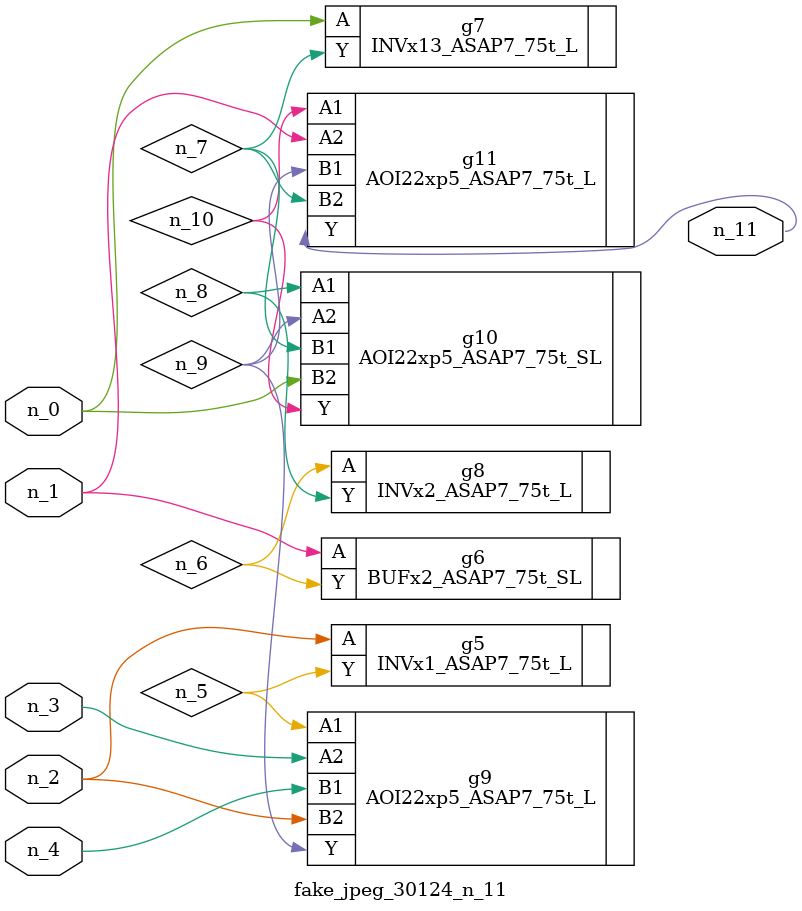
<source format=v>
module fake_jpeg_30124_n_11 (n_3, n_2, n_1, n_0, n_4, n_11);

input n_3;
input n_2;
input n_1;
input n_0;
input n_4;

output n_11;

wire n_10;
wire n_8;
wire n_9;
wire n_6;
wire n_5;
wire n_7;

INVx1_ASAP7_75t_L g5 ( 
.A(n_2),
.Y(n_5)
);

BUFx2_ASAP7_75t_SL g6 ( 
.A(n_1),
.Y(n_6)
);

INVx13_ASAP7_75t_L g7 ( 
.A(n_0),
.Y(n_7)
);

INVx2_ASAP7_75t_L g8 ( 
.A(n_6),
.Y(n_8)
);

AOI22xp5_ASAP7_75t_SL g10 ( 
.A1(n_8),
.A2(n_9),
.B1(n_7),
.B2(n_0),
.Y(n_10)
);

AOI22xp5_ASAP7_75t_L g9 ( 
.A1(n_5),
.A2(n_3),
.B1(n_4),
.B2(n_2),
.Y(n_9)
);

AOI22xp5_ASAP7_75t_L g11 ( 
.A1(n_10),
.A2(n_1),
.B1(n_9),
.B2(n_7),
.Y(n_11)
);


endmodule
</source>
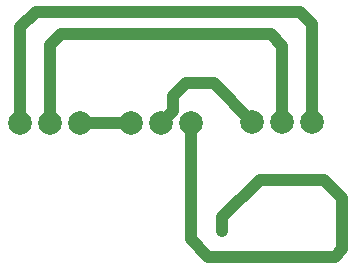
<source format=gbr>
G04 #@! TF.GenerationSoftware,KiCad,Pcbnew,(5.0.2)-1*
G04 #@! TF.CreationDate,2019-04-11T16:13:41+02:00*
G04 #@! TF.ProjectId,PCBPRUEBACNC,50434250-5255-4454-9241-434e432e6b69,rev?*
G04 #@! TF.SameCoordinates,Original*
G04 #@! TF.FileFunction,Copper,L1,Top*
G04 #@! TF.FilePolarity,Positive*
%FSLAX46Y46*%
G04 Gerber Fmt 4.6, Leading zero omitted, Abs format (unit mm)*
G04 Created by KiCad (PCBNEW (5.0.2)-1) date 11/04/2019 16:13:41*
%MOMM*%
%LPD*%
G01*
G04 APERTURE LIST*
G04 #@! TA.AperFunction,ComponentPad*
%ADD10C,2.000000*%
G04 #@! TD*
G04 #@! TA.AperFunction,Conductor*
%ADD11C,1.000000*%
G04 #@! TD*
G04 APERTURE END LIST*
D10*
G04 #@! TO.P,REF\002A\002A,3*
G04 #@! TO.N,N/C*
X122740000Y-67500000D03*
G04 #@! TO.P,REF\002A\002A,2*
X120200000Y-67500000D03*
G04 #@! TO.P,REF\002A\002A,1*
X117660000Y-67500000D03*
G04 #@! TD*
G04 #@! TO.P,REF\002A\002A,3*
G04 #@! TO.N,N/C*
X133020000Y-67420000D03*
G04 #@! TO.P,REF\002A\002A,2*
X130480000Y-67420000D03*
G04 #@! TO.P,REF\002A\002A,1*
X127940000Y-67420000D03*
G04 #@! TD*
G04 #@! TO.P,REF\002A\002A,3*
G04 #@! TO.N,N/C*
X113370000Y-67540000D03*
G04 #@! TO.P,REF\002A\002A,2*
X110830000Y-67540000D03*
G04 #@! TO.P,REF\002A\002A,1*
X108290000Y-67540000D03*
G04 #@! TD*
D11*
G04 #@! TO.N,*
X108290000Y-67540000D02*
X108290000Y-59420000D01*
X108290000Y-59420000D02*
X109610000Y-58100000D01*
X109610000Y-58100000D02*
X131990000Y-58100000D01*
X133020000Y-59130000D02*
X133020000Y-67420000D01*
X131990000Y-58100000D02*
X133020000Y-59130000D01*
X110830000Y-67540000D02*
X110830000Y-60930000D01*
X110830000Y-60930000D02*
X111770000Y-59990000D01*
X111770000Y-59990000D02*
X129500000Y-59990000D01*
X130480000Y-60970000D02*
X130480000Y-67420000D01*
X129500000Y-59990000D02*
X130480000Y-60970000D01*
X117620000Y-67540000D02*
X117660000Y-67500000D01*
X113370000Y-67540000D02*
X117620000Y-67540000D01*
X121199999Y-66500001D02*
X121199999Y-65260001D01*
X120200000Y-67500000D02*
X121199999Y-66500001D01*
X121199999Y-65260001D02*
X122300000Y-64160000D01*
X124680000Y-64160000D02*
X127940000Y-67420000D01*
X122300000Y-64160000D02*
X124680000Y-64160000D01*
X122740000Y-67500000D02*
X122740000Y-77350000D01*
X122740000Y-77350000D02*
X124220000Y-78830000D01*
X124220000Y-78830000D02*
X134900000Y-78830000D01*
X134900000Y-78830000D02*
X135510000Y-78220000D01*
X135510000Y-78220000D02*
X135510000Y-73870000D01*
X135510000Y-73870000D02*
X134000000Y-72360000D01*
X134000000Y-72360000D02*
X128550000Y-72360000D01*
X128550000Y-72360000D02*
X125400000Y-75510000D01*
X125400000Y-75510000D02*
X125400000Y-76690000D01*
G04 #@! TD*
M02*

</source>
--
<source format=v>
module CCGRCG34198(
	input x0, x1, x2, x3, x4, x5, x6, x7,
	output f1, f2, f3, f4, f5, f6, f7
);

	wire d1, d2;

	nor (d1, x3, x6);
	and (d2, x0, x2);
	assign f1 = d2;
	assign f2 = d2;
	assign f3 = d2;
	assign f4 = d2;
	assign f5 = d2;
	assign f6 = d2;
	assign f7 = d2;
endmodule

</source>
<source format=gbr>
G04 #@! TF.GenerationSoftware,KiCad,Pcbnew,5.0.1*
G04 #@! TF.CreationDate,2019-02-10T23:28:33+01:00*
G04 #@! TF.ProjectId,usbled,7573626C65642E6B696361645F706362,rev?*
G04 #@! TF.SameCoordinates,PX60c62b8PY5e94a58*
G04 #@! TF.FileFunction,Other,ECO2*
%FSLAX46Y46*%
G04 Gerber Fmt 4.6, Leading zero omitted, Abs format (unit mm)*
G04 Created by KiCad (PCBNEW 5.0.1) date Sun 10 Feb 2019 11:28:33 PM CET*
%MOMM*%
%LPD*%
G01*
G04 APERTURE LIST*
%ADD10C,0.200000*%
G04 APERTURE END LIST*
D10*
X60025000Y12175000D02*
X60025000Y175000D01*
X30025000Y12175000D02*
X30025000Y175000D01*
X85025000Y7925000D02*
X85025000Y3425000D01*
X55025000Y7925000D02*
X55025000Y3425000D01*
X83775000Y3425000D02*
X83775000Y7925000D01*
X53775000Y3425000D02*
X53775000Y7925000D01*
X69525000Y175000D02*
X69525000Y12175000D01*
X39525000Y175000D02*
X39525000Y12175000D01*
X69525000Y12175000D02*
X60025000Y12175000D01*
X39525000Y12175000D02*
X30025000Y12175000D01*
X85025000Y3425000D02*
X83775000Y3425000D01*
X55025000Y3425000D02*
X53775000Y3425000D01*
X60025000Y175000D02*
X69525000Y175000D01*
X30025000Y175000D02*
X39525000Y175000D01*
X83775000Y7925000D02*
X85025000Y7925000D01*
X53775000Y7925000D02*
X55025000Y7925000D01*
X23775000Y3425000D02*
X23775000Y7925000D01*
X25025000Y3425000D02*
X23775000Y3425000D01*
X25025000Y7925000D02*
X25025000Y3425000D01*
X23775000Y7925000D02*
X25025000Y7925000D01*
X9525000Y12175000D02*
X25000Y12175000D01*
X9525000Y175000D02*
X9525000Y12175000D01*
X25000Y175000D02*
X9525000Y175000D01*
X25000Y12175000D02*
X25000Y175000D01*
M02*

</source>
--
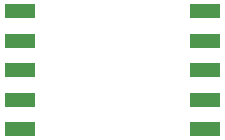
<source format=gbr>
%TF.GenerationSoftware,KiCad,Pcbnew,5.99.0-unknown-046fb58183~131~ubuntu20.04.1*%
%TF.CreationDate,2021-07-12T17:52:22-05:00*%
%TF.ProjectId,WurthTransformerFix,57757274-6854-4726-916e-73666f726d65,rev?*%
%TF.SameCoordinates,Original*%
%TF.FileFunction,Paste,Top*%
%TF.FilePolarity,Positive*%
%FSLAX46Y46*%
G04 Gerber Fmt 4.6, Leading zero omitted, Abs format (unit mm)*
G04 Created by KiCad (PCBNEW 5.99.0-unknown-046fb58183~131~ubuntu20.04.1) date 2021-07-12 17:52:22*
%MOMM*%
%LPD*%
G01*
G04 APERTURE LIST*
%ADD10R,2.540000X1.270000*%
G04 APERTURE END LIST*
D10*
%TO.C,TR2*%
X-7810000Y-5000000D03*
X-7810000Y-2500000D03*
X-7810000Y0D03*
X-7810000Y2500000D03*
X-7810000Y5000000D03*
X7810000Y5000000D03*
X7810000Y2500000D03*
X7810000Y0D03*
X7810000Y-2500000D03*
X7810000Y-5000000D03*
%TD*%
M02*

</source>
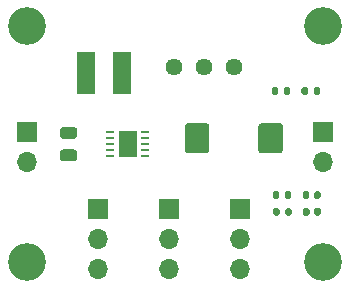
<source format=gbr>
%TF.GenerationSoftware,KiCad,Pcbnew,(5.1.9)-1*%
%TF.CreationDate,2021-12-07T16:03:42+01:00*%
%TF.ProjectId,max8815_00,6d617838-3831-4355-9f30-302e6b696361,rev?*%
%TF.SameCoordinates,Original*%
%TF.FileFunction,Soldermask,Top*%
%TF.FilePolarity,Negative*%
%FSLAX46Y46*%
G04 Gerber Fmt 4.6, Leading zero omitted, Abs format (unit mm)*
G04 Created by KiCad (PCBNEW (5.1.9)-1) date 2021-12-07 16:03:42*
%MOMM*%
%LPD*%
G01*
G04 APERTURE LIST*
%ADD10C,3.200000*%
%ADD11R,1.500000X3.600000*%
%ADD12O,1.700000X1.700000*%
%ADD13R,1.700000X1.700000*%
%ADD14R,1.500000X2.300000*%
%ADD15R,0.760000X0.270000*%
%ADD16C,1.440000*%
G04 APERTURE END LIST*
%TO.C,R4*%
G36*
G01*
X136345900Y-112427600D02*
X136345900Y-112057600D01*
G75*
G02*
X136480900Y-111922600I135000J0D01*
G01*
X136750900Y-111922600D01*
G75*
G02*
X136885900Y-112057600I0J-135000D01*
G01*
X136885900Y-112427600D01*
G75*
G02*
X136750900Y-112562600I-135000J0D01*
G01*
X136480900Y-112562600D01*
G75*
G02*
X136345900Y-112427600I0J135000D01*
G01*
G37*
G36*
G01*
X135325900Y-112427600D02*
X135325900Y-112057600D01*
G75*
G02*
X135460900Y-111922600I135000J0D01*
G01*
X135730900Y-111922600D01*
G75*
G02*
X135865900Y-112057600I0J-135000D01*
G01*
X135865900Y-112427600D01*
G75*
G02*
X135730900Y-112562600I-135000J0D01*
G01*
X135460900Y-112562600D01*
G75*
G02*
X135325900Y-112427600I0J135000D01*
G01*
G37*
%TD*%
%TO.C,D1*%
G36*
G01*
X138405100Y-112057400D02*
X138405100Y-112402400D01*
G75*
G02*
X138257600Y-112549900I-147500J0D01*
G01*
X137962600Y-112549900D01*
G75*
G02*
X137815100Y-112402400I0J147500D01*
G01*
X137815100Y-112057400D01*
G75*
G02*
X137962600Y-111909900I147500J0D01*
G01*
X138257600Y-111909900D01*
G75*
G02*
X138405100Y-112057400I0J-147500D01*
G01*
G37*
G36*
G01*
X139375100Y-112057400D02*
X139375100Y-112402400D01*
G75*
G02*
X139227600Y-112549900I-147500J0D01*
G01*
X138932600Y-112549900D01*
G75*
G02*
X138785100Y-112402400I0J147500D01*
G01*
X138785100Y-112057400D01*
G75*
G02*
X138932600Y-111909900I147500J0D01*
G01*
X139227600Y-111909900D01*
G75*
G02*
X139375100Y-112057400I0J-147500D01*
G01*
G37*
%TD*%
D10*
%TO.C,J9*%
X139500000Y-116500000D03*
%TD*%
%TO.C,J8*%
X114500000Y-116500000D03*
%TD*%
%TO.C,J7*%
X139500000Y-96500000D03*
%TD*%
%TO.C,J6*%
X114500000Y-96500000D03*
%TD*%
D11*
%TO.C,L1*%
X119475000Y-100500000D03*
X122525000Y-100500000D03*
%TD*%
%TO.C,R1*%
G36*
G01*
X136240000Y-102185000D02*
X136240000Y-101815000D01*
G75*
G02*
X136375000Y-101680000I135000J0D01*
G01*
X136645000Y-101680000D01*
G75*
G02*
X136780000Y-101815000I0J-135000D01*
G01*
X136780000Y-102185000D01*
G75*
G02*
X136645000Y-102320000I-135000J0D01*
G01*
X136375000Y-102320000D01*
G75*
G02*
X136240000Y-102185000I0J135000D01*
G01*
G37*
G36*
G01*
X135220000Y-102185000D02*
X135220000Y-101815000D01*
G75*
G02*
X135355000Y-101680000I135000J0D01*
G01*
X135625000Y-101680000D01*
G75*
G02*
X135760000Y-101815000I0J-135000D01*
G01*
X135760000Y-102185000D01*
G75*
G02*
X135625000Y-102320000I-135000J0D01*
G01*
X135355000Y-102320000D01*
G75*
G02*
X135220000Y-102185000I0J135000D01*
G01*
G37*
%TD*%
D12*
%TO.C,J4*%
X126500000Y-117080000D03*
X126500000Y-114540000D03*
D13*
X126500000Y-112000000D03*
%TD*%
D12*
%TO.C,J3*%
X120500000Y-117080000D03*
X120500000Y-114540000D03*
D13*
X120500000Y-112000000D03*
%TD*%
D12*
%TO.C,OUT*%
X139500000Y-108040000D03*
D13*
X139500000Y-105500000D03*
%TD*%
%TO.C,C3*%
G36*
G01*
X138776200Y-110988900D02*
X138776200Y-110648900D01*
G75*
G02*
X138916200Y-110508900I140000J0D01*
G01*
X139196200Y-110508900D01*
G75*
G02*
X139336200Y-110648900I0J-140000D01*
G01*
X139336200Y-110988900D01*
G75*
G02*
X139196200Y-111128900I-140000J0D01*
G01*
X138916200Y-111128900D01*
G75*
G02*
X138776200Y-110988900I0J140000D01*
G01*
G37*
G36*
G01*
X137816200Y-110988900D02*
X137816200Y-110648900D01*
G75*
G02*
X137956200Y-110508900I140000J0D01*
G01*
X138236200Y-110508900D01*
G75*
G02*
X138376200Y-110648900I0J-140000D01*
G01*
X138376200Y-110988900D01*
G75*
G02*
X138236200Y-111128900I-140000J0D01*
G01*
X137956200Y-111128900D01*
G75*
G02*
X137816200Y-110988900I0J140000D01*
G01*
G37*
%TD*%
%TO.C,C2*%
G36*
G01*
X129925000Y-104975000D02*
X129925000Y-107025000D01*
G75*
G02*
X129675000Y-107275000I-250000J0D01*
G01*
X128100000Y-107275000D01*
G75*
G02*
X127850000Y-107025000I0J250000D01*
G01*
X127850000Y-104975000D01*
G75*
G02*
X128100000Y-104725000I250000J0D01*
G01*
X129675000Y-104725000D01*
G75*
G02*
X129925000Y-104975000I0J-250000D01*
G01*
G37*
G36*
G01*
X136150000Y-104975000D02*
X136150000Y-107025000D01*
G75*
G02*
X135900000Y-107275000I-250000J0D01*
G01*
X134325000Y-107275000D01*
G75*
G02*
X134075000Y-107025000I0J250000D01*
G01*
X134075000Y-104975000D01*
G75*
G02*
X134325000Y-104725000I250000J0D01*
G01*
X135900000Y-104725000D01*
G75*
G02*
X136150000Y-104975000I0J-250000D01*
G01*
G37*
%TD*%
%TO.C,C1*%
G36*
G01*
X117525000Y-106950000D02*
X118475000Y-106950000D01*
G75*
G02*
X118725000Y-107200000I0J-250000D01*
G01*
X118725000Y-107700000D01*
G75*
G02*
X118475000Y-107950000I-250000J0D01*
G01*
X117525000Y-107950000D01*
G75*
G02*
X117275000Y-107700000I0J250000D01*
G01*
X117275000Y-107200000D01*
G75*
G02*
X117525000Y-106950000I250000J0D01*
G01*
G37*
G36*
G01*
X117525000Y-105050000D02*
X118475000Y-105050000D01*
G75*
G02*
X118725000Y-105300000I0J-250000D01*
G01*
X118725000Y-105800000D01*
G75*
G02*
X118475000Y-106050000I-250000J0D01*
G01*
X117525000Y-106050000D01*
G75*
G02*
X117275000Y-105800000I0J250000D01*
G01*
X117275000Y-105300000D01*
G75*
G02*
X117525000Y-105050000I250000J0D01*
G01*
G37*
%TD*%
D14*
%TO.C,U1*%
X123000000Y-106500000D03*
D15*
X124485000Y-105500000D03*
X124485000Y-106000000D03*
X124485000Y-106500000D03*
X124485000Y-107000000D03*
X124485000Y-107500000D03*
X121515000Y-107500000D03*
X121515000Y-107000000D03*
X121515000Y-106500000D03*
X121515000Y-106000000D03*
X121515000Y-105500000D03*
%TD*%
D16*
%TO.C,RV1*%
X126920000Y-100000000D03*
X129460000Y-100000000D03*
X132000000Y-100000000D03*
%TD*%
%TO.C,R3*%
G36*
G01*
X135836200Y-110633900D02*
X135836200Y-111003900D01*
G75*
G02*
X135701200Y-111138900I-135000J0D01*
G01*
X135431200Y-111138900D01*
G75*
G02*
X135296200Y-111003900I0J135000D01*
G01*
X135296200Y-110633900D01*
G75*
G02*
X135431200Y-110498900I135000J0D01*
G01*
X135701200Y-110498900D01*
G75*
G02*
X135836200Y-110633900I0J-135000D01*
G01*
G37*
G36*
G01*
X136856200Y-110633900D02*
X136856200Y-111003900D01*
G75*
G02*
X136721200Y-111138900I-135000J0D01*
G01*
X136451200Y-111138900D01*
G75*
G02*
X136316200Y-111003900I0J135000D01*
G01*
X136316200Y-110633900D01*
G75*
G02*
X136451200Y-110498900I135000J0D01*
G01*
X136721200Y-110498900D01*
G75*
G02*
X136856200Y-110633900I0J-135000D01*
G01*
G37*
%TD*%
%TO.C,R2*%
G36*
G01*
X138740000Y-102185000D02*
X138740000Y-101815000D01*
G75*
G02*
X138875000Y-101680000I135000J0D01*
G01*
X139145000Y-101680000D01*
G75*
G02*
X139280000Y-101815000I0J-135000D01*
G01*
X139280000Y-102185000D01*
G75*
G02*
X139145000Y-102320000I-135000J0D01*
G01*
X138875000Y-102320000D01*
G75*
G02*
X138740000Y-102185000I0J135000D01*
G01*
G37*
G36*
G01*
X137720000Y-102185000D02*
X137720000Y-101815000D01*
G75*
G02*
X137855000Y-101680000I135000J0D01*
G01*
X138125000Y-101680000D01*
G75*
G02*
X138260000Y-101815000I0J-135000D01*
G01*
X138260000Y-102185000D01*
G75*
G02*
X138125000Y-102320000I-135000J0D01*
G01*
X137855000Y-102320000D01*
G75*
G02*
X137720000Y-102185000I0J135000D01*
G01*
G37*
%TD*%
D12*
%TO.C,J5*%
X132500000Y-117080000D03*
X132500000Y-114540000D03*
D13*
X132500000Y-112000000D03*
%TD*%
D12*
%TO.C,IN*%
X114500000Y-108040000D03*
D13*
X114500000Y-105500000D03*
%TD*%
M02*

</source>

- [Problem to work on]: Read the listing above, then copy every line that includes the string "wire".

- [Written response]:
wire n_10;
wire n_8;
wire n_9;
wire n_6;
wire n_5;
wire n_7;
	wire d1, d2;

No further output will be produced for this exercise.